CMS Updates its Quality Strategy to Build a Better, Smarter, and Healthier Health Care Delivery System
At the Centers for Medicare & Medicaid Services (CMS), we are working with public and private partners to build a health care delivery system that delivers improved care, spends health care dollars more wisely, and makes communities healthier. Our goal, set out by the Administration, is to shift Medicare payments from volume to value – tying 30 percent of traditional Medicare payments to alternative payment models and tying 85 percent of all traditional Medicare payments to quality or value – by the end of 2016. And, we are making progress.
Today we are sharing our updated 2016 CMS Quality Strategy (https://www.cms.gov/Medicare/Quality-Initiatives-Patient-Assessment-Instruments/QualityInitiativesGenInfo/CMS-Quality-Strategy.html), which incorporates this progress made in shifting Medicare payments from volume to value, since the last time we shared the CMS Quality Strategy in 2014. In addition, the updated 2016 version updates progress made on the payment reform initiatives as well as new requirements from the Improving Medicare Post-Acute Care Transformation Act of 2014 (IMPACT Act) and the Medicare Access and CHIP Reauthorization Act of 2015 (MACRA) legislation. The implementation of MACRA is a major opportunity to put a broad range of health care providers on the path to value through the new Merit-Based Incentive Payment System (MIPS) and incentive payments for participation in certain Alternative Payment Models (APMs).
This document guides the various components of CMS, including Medicaid, Medicare and the Center for Consumer Information and Insurance Oversight, as they work together toward the common goal of health system transformation. We hope that through the communication of the 2016 CMS Quality Strategy Update we continue to build support for and promote the CMS Quality Strategy so that our partners can align initiatives with key CMS desired outcomes.
The 2016 CMS Quality Strategy is built on the foundation of the CMS Strategy (https://www.cms.gov/About-CMS/Agency-Information/CMS-Strategy/), and the HHS National Quality Strategy (NQS) (http://www.ahrq.gov/workingforquality/). The main purposes of the 2016 CMS Quality Strategy update are to achieve the broad aims of the NQS and to apply the Administration’s strategy for shifting Medicare payments from volume to value:
- Better Care: Improve the overall quality of care by making health care more person-centered, reliable, accessible, and safe.

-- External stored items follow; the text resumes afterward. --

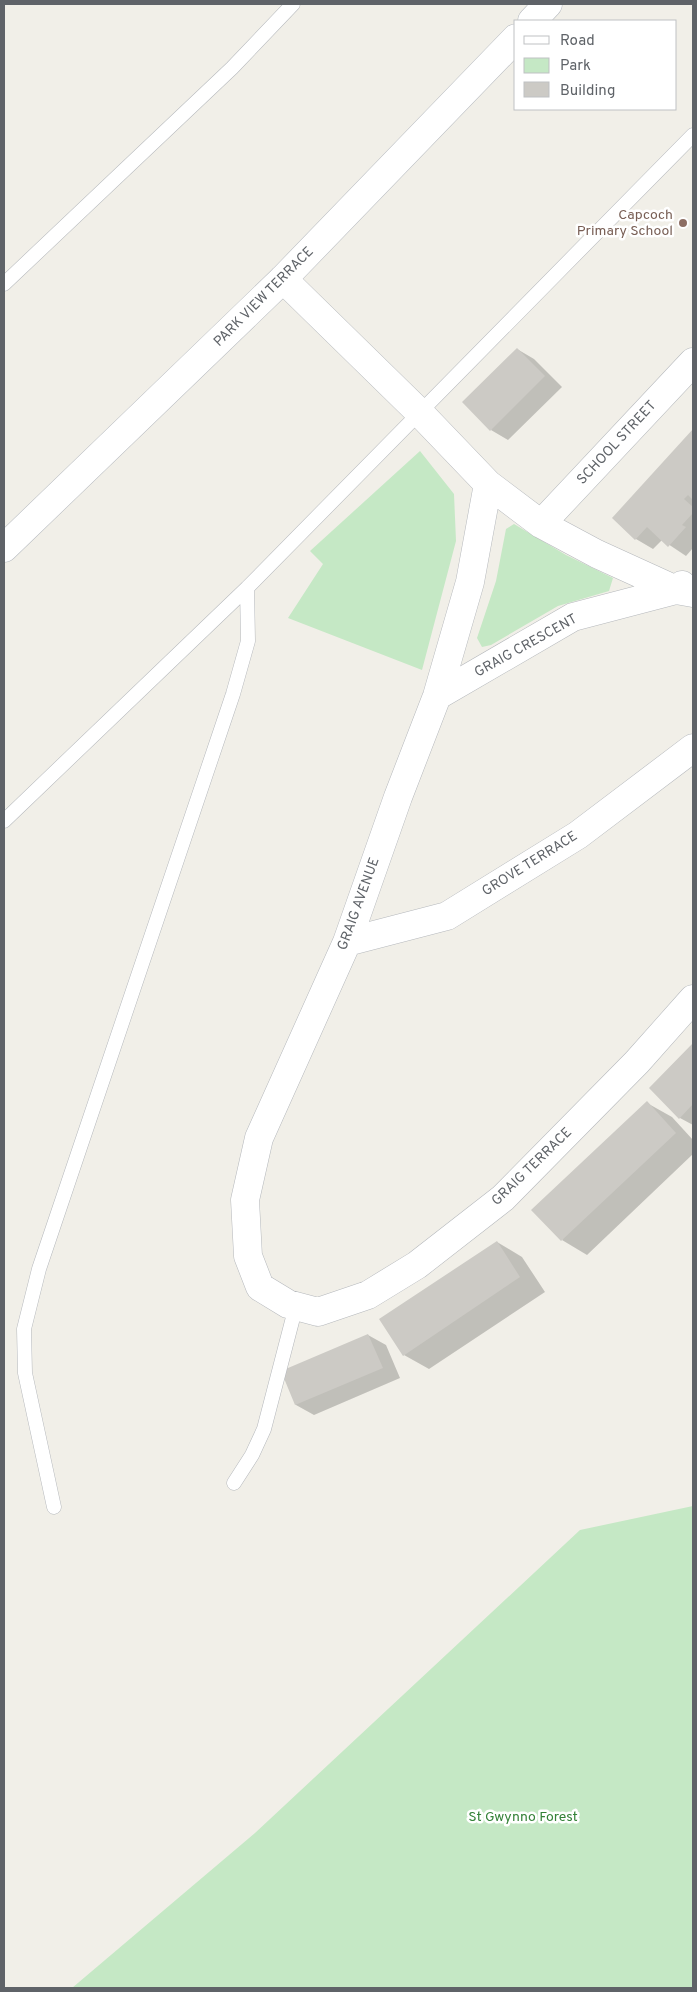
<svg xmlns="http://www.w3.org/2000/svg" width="697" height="1992" font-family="Overpass,sans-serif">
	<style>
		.green { fill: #c5e8c5 }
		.shadow { fill: #0003 }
		.building { fill: #cccac5 }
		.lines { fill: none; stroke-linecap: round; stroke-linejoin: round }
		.service-casing { stroke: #b5b8bc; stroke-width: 15 }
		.minor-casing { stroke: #b5b8bc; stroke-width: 29 }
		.secondary-casing { stroke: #b6babf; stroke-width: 29 }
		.service { stroke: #fff; stroke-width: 14 }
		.minor { stroke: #fff; stroke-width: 28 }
		.secondary { stroke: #fff; stroke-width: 28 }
		.education-dot { fill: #8d6e63; stroke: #fff; stroke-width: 2 }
		.labels { text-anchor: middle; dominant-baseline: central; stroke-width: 5; stroke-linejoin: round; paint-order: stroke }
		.education-label { font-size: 14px; fill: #785e54; stroke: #fff; text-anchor: end }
		.street-label { font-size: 14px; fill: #5f6368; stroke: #fff }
		.park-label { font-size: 14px; fill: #348238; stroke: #fff }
	</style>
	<rect width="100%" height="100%" fill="#f1efe8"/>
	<path class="green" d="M420,451L454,494L456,541L422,670L288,618L323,564L310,551Z
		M514,524L566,555L613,578L609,591L558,606L491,645L482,647L477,638L496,581L506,529Z
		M693,1506V1988H72L255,1833L580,1530Z"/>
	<path class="shadow" d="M517,349L534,359L562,387L508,440L491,430Z
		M693,431V548L686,556L662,540L653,549L636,539L613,518Z
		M693,1044V1125L680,1118L650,1088Z
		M647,1103L672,1117L693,1140V1154L587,1255L562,1240Z
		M497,1242L522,1257L545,1292L429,1369L404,1355Z
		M368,1335L386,1345L400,1378L314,1415L296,1405L282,1372Z"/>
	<path class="building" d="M517,348L545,376L490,431L462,402Z
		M693,429V500L688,495L684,499L693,507V513L682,525L686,527L668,547L647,527L635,540L612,518Z
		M693,1043V1104L679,1119L649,1088Z
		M647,1101L676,1133L561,1241L531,1210Z
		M497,1241L520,1277L403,1356L379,1319Z
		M368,1334L383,1368L295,1405L281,1371Z"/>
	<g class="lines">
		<defs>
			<path id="service" d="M4,284L232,68L293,4
				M4,821L247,588L693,135
				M234,1483L252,1455L264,1429L296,1306
				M54,1507L25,1373L24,1329L39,1269L233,694L248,641L247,588"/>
			<path id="minor" d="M283,279L419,412L488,484L541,524L597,554L676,590L693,593
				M488,484L470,582L437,696L398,797L347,942L259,1138L245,1200L248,1256L260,1287L288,1304L318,1312L368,1295L417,1265L503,1198L637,1062L693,999
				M541,524L693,362
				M437,696L573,617L676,590L682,585
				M347,942L447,916L578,835L693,748"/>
			<path id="secondary" d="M532,21L548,4
				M4,548L283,279L516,38"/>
		</defs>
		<use href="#service" class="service-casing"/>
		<use href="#minor" class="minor-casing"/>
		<use href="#secondary" class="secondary-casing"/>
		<use href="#service" class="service"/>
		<use href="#minor" class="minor"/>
		<use href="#secondary" class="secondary"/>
	</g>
	<circle class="education-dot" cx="683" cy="223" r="5"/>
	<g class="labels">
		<g class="education-label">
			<text x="673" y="215">Capcoch<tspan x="673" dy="16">Primary School</tspan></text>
		</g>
		<g class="street-label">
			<text transform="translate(264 297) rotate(-45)">PARK VIEW TERRACE</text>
			<text transform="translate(617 443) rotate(-47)">SCHOOL STREET</text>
			<text transform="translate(526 646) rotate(-29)">GRAIG CRESCENT</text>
			<text transform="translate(530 864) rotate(-32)">GROVE TERRACE</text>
			<text transform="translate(359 904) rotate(-70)">GRAIG AVENUE</text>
			<text transform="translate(532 1167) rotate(-44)">GRAIG TERRACE</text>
		</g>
		<g class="park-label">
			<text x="523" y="1817">St Gwynno Forest</text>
		</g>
	</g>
	<rect width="697" height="1992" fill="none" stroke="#5f6368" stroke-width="10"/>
	<rect x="514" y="20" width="162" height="90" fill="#ffffff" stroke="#bfc1c3"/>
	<rect x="524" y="36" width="25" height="8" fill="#ffffff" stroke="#bfc1c3"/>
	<text x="560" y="45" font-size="15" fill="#5f6368">Road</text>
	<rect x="524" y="58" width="25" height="15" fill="#c5e8c5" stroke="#bfc1c3"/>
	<text x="560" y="70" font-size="15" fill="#5f6368">Park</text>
	<rect x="524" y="82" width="25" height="15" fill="#cccac5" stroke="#bfc1c3"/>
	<text x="560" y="95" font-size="15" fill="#5f6368">Building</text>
</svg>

- Healthier People, Healthier Communities: Improve Americans’ health by supporting proven interventions to address behavioral, social, and environmental determinants of health and deliver higher-quality care.
- Smarter Spending: Reduce the cost of quality health care for individuals, families, employers, government, and communities.
The 2016 CMS Quality Strategy goals reflect the six priorities set out in the NQS and identify quality-focused objectives that CMS can drive or enable to further these goals:
- Goal 1: Make care safer by reducing harm caused in the delivery of care.
- Goal 2: Strengthen person and family engagement as partners in care.
- Goal 3: Promote effective communication and coordination of care.
- Goal 4: Promote effective prevention and treatment of chronic disease.
- Goal 5: Work with communities to promote best practices of healthy living.
- Goal 6: Make care affordable.
To meet these six goals CMS will:
- Measure and publicly reporting providers’ quality performance and cost of services provided;
- Provide technical assistance and foster learning networks for quality improvement;
- Adopt evidence-based National Coverage Determinations;
- Create incentives for quality and value;
- Set standards for providers that support quality improvement; and
- Create survey and certification processes that evaluate capacity for quality assurance and quality improvemen
Like the NQS, the 2016 CMS Quality Strategy was developed with the input of stakeholders, led by the CMS Quality Strategy Affinity Group under the CMS Quality Improvement Council (QIC). We made Affinity Groups to align and coordinate quality and value programs at CMS. The QIC ensures coordination, continuous learning, and the dissemination and spread of quality improvement activities across the agency.
Today’s release of the 2016 CMS Quality Strategy helps to align all of CMS to:
- Drive improvement on specific quality strategy goals and objectives.
- Strengthen our relationships within the agency.
- Build advocacy across HHS agencies.
We are excited to put the updated 2016 CMS Quality Strategy into action so we can do our part to transform health care.